## [Data extract]
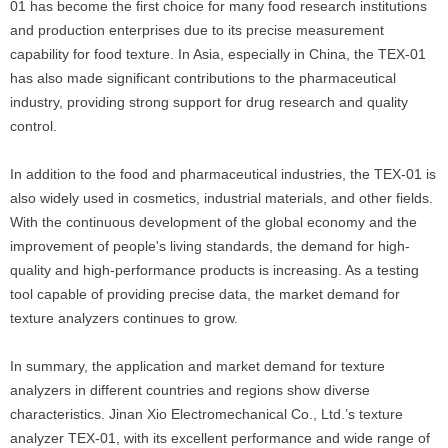
01 has become the first choice for many food research institutions
and production enterprises due to its precise measurement
capability for food texture. In Asia, especially in China, the TEX-01
has also made significant contributions to the pharmaceutical
industry, providing strong support for drug research and quality
control.
In addition to the food and pharmaceutical industries, the TEX-01 is
also widely used in cosmetics, industrial materials, and other fields.
With the continuous development of the global economy and the
improvement of people's living standards, the demand for high-
quality and high-performance products is increasing. As a testing
tool capable of providing precise data, the market demand for
texture analyzers continues to grow.
In summary, the application and market demand for texture
analyzers in different countries and regions show diverse
characteristics. Jinan Xio Electromechanical Co., Ltd.’s texture
analyzer TEX-01, with its excellent performance and wide range of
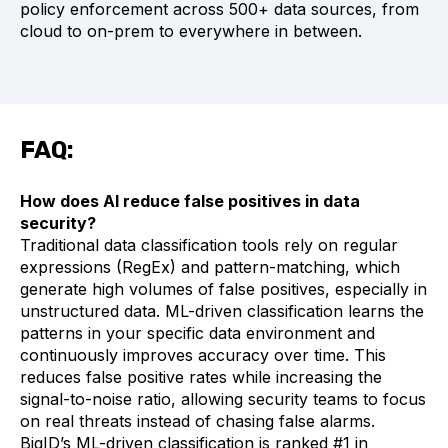
policy enforcement across 500+ data sources, from
cloud to on-prem to everywhere in between.
FAQ:
How does AI reduce false positives in data
security?
Traditional data classification tools rely on regular
expressions (RegEx) and pattern-matching, which
generate high volumes of false positives, especially in
unstructured data. ML-driven classification learns the
patterns in your specific data environment and
continuously improves accuracy over time. This
reduces false positive rates while increasing the
signal-to-noise ratio, allowing security teams to focus
on real threats instead of chasing false alarms.
BigID’s ML-driven classification is ranked #1 in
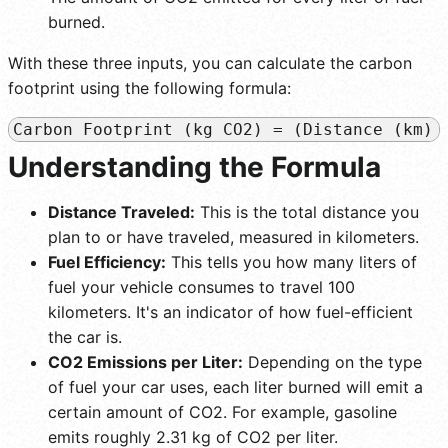
burned.
With these three inputs, you can calculate the carbon
footprint using the following formula:
Carbon Footprint (kg CO2) = (Distance (km) 
Understanding the Formula
Distance Traveled:
This is the total distance you
plan to or have traveled, measured in kilometers.
Fuel Efficiency:
This tells you how many liters of
fuel your vehicle consumes to travel 100
kilometers. It's an indicator of how fuel-efficient
the car is.
CO2 Emissions per Liter:
Depending on the type
of fuel your car uses, each liter burned will emit a
certain amount of CO2. For example, gasoline
emits roughly 2.31 kg of CO2 per liter.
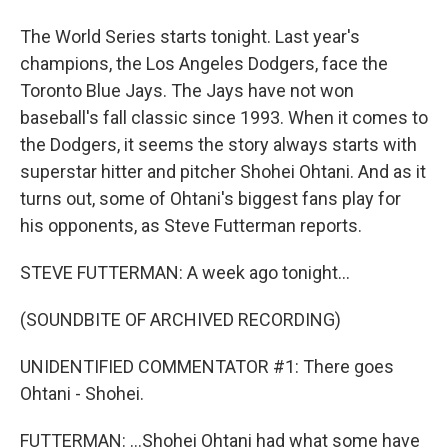
The World Series starts tonight. Last year's
champions, the Los Angeles Dodgers, face the
Toronto Blue Jays. The Jays have not won
baseball's fall classic since 1993. When it comes to
the Dodgers, it seems the story always starts with
superstar hitter and pitcher Shohei Ohtani. And as it
turns out, some of Ohtani's biggest fans play for
his opponents, as Steve Futterman reports.
STEVE FUTTERMAN: A week ago tonight...
(SOUNDBITE OF ARCHIVED RECORDING)
UNIDENTIFIED COMMENTATOR #1: There goes
Ohtani - Shohei.
FUTTERMAN: ...Shohei Ohtani had what some have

## [Instruction]
Write out the text in the data above word for word, leaving out the pictures.

## [Solution for this problem]
01 has become the first choice for many food research institutions
and production enterprises due to its precise measurement
capability for food texture. In Asia, especially in China, the TEX-01
has also made significant contributions to the pharmaceutical
industry, providing strong support for drug research and quality
control.
In addition to the food and pharmaceutical industries, the TEX-01 is
also widely used in cosmetics, industrial materials, and other fields.
With the continuous development of the global economy and the
improvement of people's living standards, the demand for high-
quality and high-performance products is increasing. As a testing
tool capable of providing precise data, the market demand for
texture analyzers continues to grow.
In summary, the application and market demand for texture
analyzers in different countries and regions show diverse
characteristics. Jinan Xio Electromechanical Co., Ltd.’s texture
analyzer TEX-01, with its excellent performance and wide range of
policy enforcement across 500+ data sources, from
cloud to on-prem to everywhere in between.
FAQ:
How does AI reduce false positives in data
security?
Traditional data classification tools rely on regular
expressions (RegEx) and pattern-matching, which
generate high volumes of false positives, especially in
unstructured data. ML-driven classification learns the
patterns in your specific data environment and
continuously improves accuracy over time. This
reduces false positive rates while increasing the
signal-to-noise ratio, allowing security teams to focus
on real threats instead of chasing false alarms.
BigID’s ML-driven classification is ranked #1 in
burned.
With these three inputs, you can calculate the carbon
footprint using the following formula:
Carbon Footprint (kg CO2) = (Distance (km) 
Understanding the Formula
Distance Traveled:
This is the total distance you
plan to or have traveled, measured in kilometers.
Fuel Efficiency:
This tells you how many liters of
fuel your vehicle consumes to travel 100
kilometers. It's an indicator of how fuel-efficient
the car is.
CO2 Emissions per Liter:
Depending on the type
of fuel your car uses, each liter burned will emit a
certain amount of CO2. For example, gasoline
emits roughly 2.31 kg of CO2 per liter.
The World Series starts tonight. Last year's
champions, the Los Angeles Dodgers, face the
Toronto Blue Jays. The Jays have not won
baseball's fall classic since 1993. When it comes to
the Dodgers, it seems the story always starts with
superstar hitter and pitcher Shohei Ohtani. And as it
turns out, some of Ohtani's biggest fans play for
his opponents, as Steve Futterman reports.
STEVE FUTTERMAN: A week ago tonight...
(SOUNDBITE OF ARCHIVED RECORDING)
UNIDENTIFIED COMMENTATOR #1: There goes
Ohtani - Shohei.
FUTTERMAN: ...Shohei Ohtani had what some have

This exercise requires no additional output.